À travers la France rurale

Emmanuel Hussenet a voyagé avec un petit cheval dans la France rurale.


7. La mission de l’âne moderne


Il y a, dans les yeux et entre les oreilles de cet animal, une douceur à laquelle le quotidien ne nous avait plus habitués. On dirait l’âne tout droit ressurgi du royaume de l’enfance, avec ses peluches, ses contes et ses animaux qui parlent. Rescapé d’un monde qui croyait ne plus avoir besoin de lui, l’âne s’est trouvé une nouvelle mission : réapprendre aux humains le bonheur d’être et le plaisir de cheminer. Loin de l’âne d’antan à la sottise proverbiale, l’âne moderne s’est hissé au rang de professeur de savoir-vivre, et le voilà qui chaque été guide les pas des randonneurs, amuse les enfants, leur enseigne la philosophie ou la botanique, tout en transportant leurs bagages. Son courage, sa gentillesse et sa drôlerie font aussi de lui un ambassadeur de premier ordre auprès des villageois de rencontre, puisqu’il fait l’unanimité partout où qu’il passe.
Après vingt années d’informatique ou de fonctionnariat, une imagination de plus en plus empreinte de chemins et si possible un prénom qui commence ou finit par Jacques, il est dans la nature des choses de suivre un jour ou l’autre la trace des pèlerins. Pour Jacques Clouteau, par exemple, tout partait de ce désir confus mais impérieux, à la fois évident et insaisissable, qui pousse à prendre la route à pied, pour voir, éprouver, comprendre, puis atteindre ce phare séculaire qui illuminait jadis la limite occidentale du monde connu : Saint-Jacques de Compostelle.
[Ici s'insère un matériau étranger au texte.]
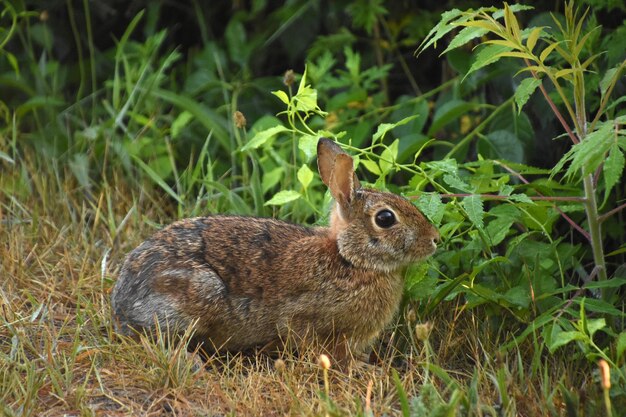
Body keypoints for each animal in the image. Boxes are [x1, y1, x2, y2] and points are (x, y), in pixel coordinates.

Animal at [109, 138, 436, 362]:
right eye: (385, 219)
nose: (435, 239)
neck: (349, 259)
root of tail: (122, 304)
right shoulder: (304, 317)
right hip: (198, 291)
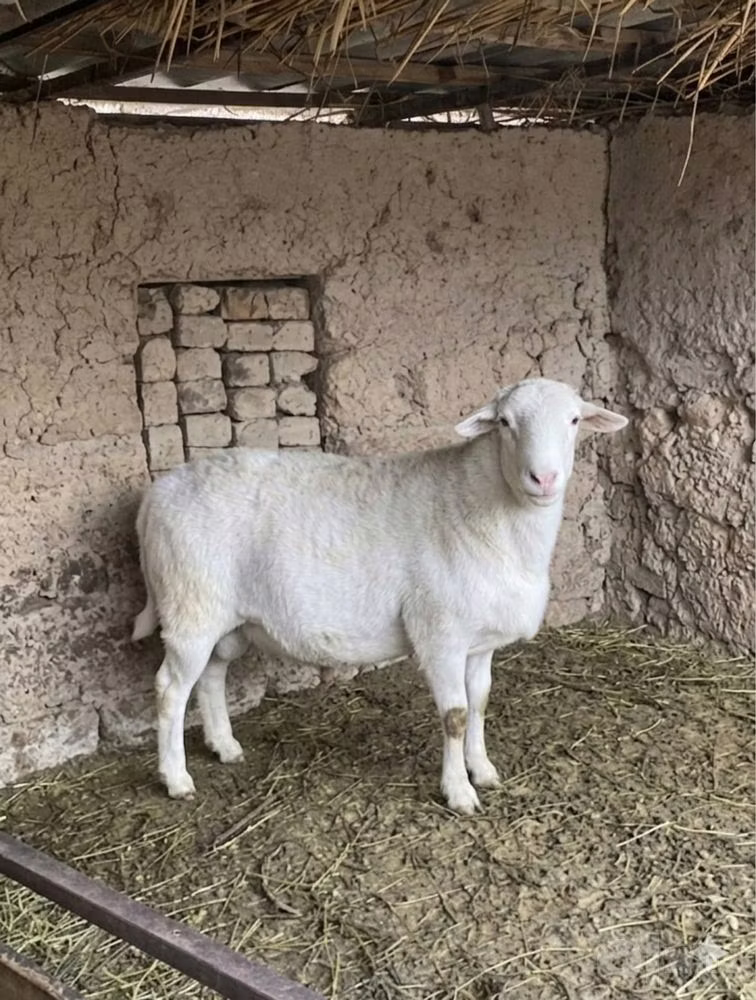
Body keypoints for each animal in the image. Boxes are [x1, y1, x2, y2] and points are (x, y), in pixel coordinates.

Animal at [133, 377, 627, 814]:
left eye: (574, 420)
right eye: (504, 422)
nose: (543, 478)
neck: (490, 507)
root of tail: (155, 495)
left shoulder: (480, 640)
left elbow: (481, 702)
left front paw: (482, 768)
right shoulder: (440, 633)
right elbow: (455, 714)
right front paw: (458, 791)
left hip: (226, 616)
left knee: (211, 674)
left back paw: (224, 745)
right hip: (189, 605)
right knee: (170, 689)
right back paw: (176, 778)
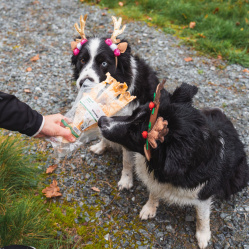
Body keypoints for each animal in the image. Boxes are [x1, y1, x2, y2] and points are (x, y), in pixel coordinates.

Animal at [71, 16, 170, 189]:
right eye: (82, 60)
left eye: (104, 63)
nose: (83, 82)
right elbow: (104, 133)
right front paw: (100, 147)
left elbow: (127, 161)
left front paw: (126, 180)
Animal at [98, 83, 248, 249]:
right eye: (134, 113)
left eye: (137, 133)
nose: (101, 121)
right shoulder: (156, 178)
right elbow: (153, 192)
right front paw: (149, 208)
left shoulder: (203, 193)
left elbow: (202, 216)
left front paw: (203, 236)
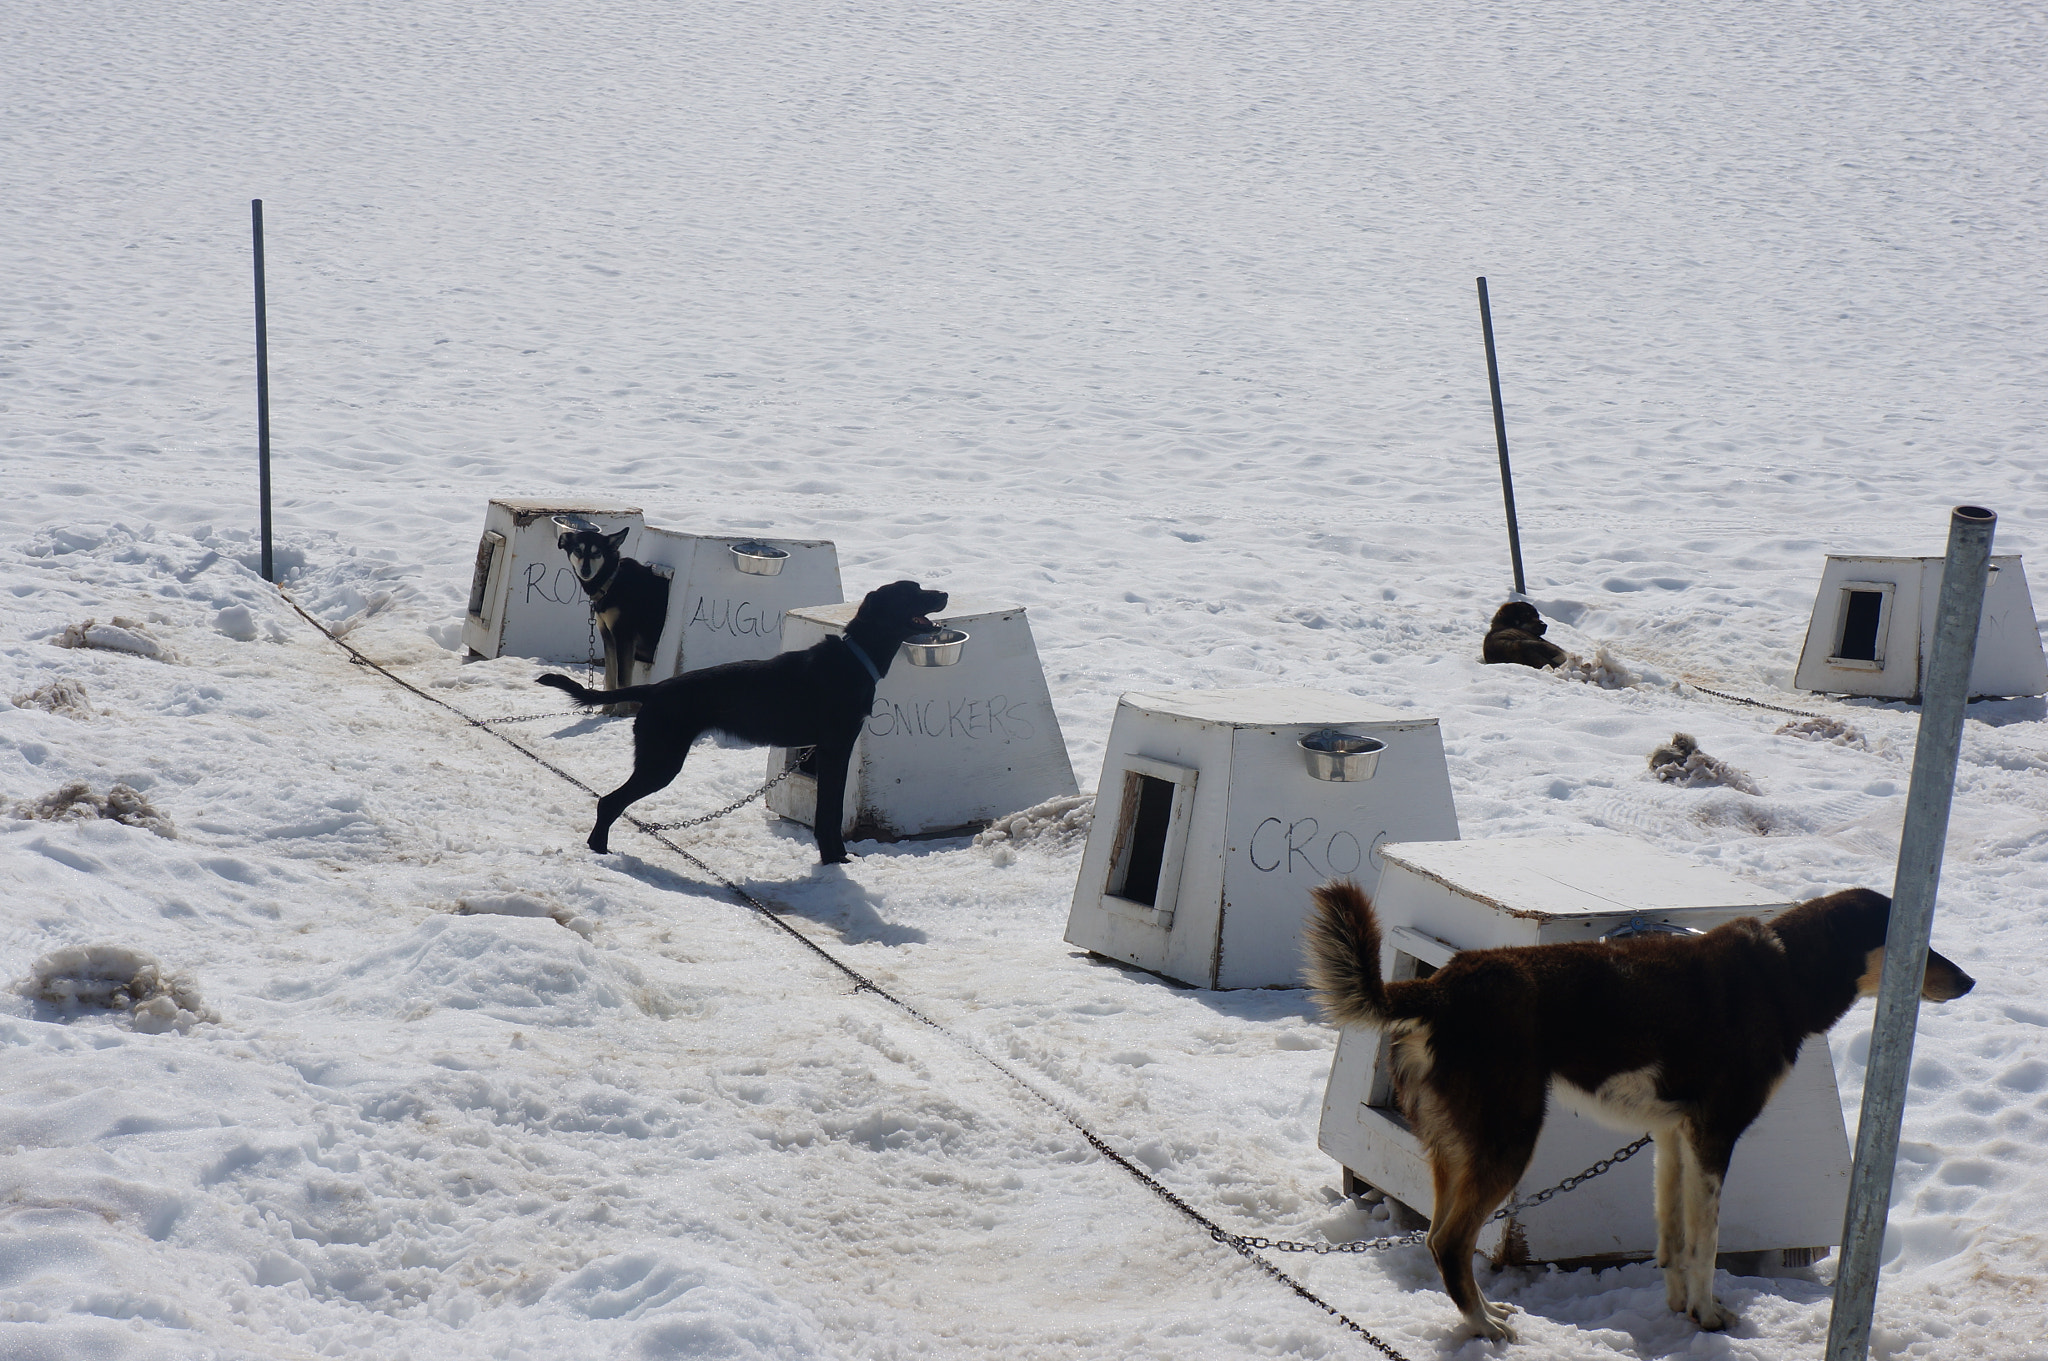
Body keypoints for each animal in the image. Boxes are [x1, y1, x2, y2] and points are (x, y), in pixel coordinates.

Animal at [528, 577, 942, 859]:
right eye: (913, 591)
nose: (944, 594)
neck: (856, 658)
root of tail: (655, 689)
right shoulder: (836, 748)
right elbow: (829, 812)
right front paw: (835, 860)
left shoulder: (823, 749)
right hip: (661, 762)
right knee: (609, 802)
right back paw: (599, 849)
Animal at [552, 519, 671, 691]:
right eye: (577, 550)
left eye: (597, 552)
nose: (585, 571)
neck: (611, 582)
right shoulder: (608, 636)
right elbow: (610, 678)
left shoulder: (624, 637)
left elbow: (622, 681)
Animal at [1302, 880, 1974, 1334]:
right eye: (1917, 942)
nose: (1969, 983)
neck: (1785, 972)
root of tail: (1442, 985)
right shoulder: (1714, 1135)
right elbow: (1706, 1242)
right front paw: (1709, 1315)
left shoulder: (1672, 1137)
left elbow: (1674, 1239)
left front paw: (1681, 1309)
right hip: (1508, 1142)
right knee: (1447, 1242)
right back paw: (1486, 1328)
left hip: (1457, 1150)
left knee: (1446, 1241)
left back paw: (1489, 1313)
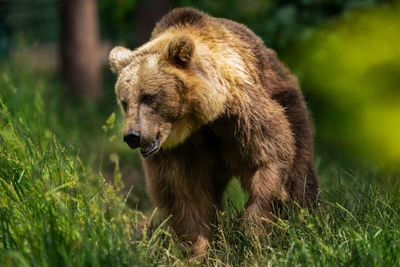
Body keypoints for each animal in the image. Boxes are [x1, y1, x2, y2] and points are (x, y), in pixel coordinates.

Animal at [108, 7, 318, 258]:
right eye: (124, 102)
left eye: (148, 97)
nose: (133, 136)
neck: (200, 118)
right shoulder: (180, 149)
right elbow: (183, 193)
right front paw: (198, 248)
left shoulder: (240, 115)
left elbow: (269, 156)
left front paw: (250, 231)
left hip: (286, 100)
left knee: (300, 169)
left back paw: (309, 218)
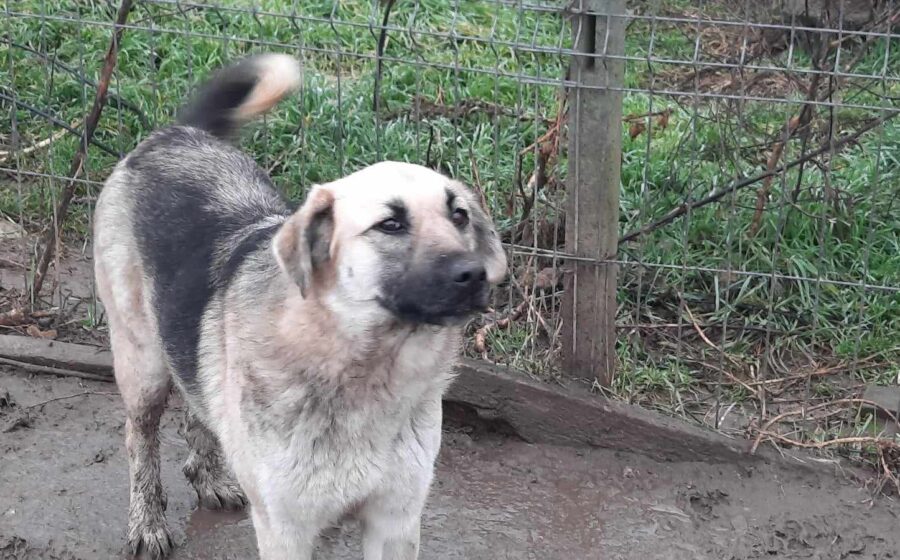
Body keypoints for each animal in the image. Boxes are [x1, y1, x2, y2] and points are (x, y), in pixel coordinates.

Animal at [93, 53, 507, 559]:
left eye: (459, 216)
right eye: (390, 224)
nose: (475, 275)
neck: (364, 369)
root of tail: (177, 134)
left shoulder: (396, 520)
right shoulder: (285, 529)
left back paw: (208, 475)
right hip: (143, 365)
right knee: (140, 437)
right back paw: (147, 521)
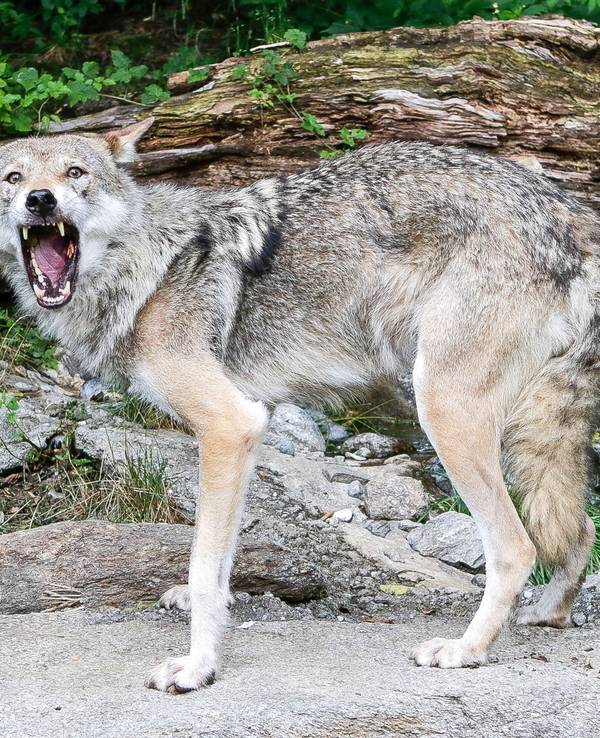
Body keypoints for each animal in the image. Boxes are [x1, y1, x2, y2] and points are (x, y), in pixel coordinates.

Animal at [0, 118, 598, 692]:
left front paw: (198, 667)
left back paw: (466, 650)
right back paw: (548, 614)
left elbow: (202, 562)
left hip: (445, 412)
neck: (149, 267)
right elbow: (222, 553)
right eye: (13, 178)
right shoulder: (247, 430)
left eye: (76, 173)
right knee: (578, 530)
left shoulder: (230, 425)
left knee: (518, 548)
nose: (41, 200)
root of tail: (567, 210)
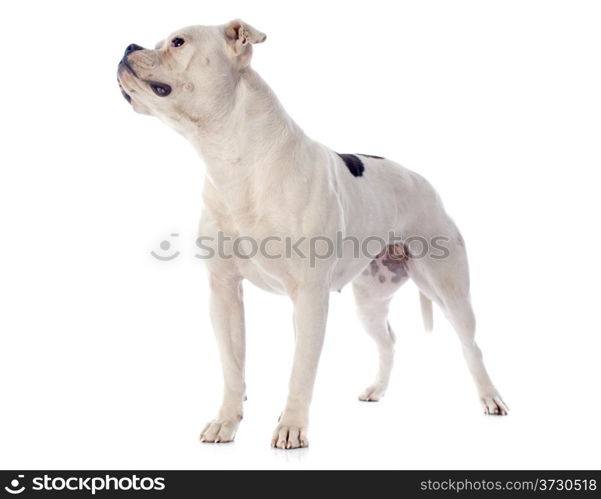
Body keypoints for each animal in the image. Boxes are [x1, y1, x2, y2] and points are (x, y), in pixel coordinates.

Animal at [117, 19, 506, 452]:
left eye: (178, 42)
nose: (128, 46)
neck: (234, 157)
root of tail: (424, 181)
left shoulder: (308, 297)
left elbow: (301, 368)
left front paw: (291, 427)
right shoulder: (224, 292)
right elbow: (232, 366)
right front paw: (226, 421)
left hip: (448, 289)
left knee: (471, 346)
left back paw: (491, 398)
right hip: (370, 300)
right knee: (388, 339)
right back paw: (376, 389)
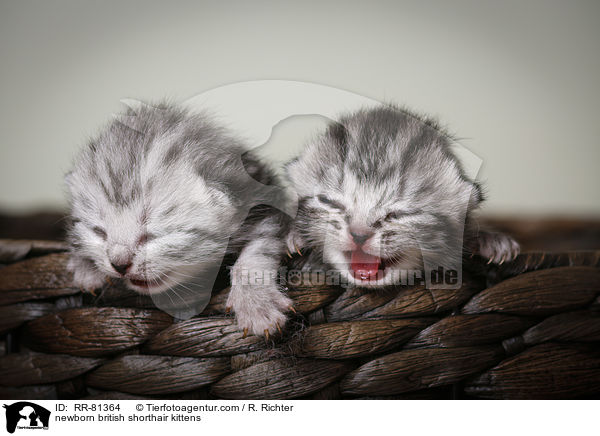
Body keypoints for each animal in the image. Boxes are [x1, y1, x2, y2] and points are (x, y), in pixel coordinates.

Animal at [65, 103, 290, 338]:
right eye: (99, 232)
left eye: (152, 236)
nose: (119, 264)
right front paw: (86, 267)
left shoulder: (263, 203)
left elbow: (256, 252)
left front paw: (256, 305)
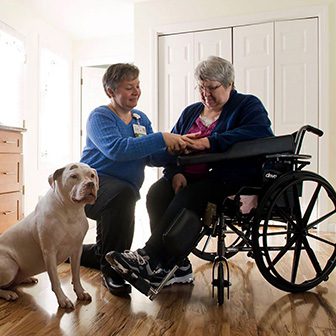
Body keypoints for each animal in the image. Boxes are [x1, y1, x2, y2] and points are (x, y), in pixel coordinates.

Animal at [0, 163, 99, 310]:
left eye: (92, 175)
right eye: (73, 176)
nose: (90, 184)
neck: (71, 211)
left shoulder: (77, 250)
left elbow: (76, 274)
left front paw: (80, 292)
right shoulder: (49, 253)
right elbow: (56, 280)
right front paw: (63, 299)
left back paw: (27, 278)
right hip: (10, 266)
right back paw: (8, 294)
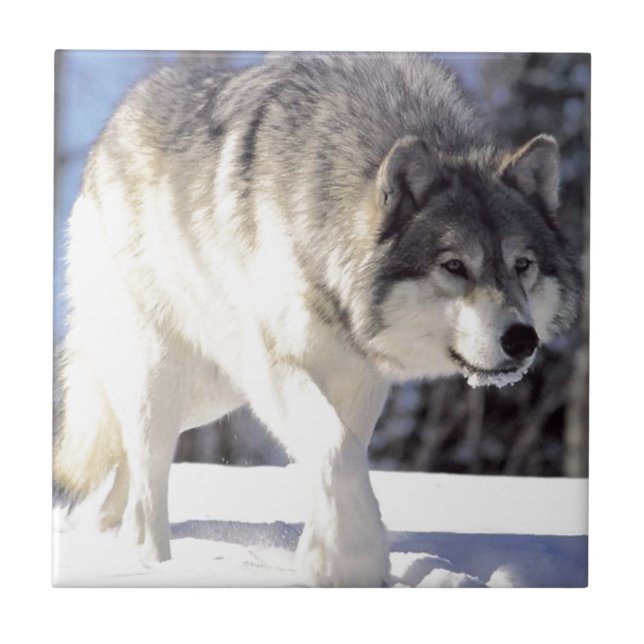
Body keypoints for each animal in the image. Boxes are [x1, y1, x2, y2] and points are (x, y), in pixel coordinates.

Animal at [54, 52, 581, 587]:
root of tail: (110, 130)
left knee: (125, 466)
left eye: (522, 265)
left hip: (210, 395)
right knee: (146, 480)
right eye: (454, 266)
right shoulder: (274, 362)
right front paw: (350, 559)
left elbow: (341, 452)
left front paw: (323, 551)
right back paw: (150, 563)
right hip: (166, 379)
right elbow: (334, 448)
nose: (523, 341)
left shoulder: (359, 375)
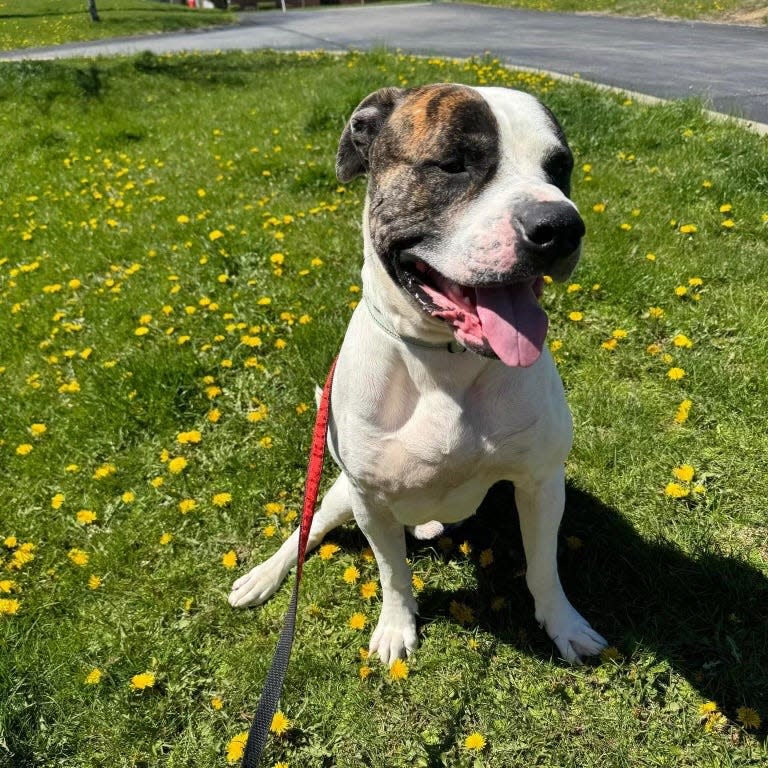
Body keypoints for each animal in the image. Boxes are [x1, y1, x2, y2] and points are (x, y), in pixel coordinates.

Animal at [228, 81, 608, 664]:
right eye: (453, 164)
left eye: (560, 168)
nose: (561, 226)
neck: (444, 361)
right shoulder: (369, 501)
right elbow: (392, 571)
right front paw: (395, 626)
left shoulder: (542, 482)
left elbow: (543, 567)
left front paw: (563, 623)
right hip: (339, 493)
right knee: (307, 530)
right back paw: (263, 576)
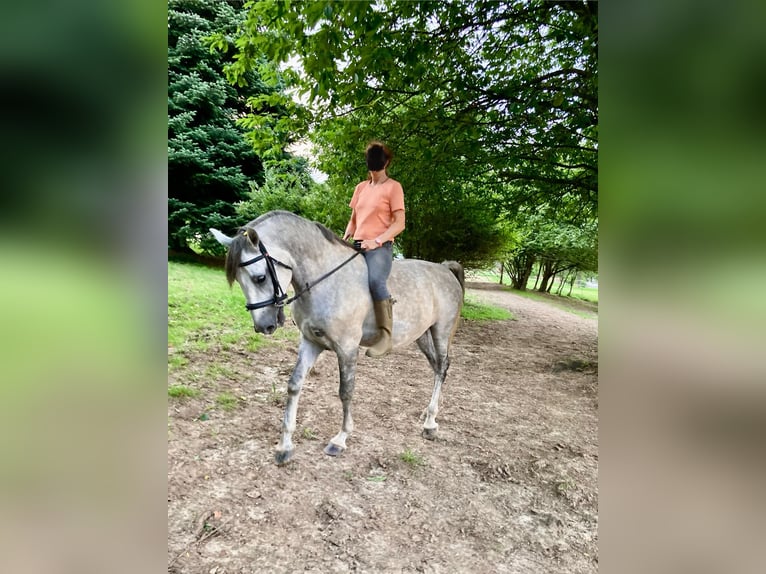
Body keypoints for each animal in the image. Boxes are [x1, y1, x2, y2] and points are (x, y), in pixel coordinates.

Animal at [210, 209, 464, 466]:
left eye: (260, 278)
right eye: (239, 280)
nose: (264, 326)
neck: (324, 281)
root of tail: (445, 269)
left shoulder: (347, 348)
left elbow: (346, 391)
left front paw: (340, 439)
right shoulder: (310, 342)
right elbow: (294, 385)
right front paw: (285, 445)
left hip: (441, 331)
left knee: (442, 367)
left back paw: (430, 423)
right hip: (421, 335)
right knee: (436, 367)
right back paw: (427, 413)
Il n’y a pas une seule grande raison pour reprendre le célèbre chemin, mais une multitude de petites dont la somme ne fera pas un événement, mais un enchaînement de séquences qui habillent le quotidien de surprises, de rencontres et de sympathies.
Jacques et son âne Ferdinand atteignirent donc Saint-Jacques et, depuis, ne se quittent plus. Conscient, pour l’avoir vécu, des sacrifices qu’un tel voyage implique, de la difficulté, parfois, de dépendre des autres, Jacques connaît aussi les moments de joie que son passage a provoqués chez les enfants, et le bonheur de sa complicité avec son compagnon pour lequel il ne tarit pas d’éloges. C’est pourquoi il a décidé de repartir. Marcher est une liberté à laquelle celui qui y a réellement goûté renonce difficilement. L’homme Jacques et l’âne Ferdinand ont ensuite retrouvé le chemin suivi au IXe siècle par les reliques de Saint-Philibert, entre l’île de Noirmoutier et Tournus en Bourgogne. Après, ils traversèrent la Grèce et, l’année suivante, partant du Mont-Saint-Michel, rejoignirent Venise. Vinrent alors d’autres périples entre Vendée et Alpes-Maritimes ou à travers le Portugal. Bien des aventures qui font chacune l’objet de récits que l’auteur édite lui-même, et qui sont devenus la référence de tous les voyageurs tentés par une virée asinienne. Le marcheur accompagné de l’âne ne portent-ils pas un rêve enfoui au fond de chacun, que leur passage au hasard d’une route de campagne ravive un instant ?
D’autres, de plus en plus nombreux, suivent la piste que Jacques Clouteau semble avoir rouverte. Jacques Abdelaziz est lui parti avec deux ânesses, Toutoune et Nounou, afin de « troquer toutes ses hésitations et toutes ses interrogations contre la certitude qui pousse l’homme au bout de lui-même ». Il en résultera 114 jours de marche pour rejoindre Saint-Jacques et en revenir. Josiane et Michel Genkedes, retraités, auront quant à eux l’immense bonheur de couvrir 1 000 kilomètres avec leur âne Cadou pour rompre avec des années trop remplies, et découvrir les valeurs qui constituent la véritable vie mais que le temps qui court occulte souvent. Parce que sa seule présence permet aux portes de s’ouvrir et aux langues de se délier, l’âne n’a plus seulement pour besogne de porter les bagages des hommes, mais bien de rétablir un lien entre eux.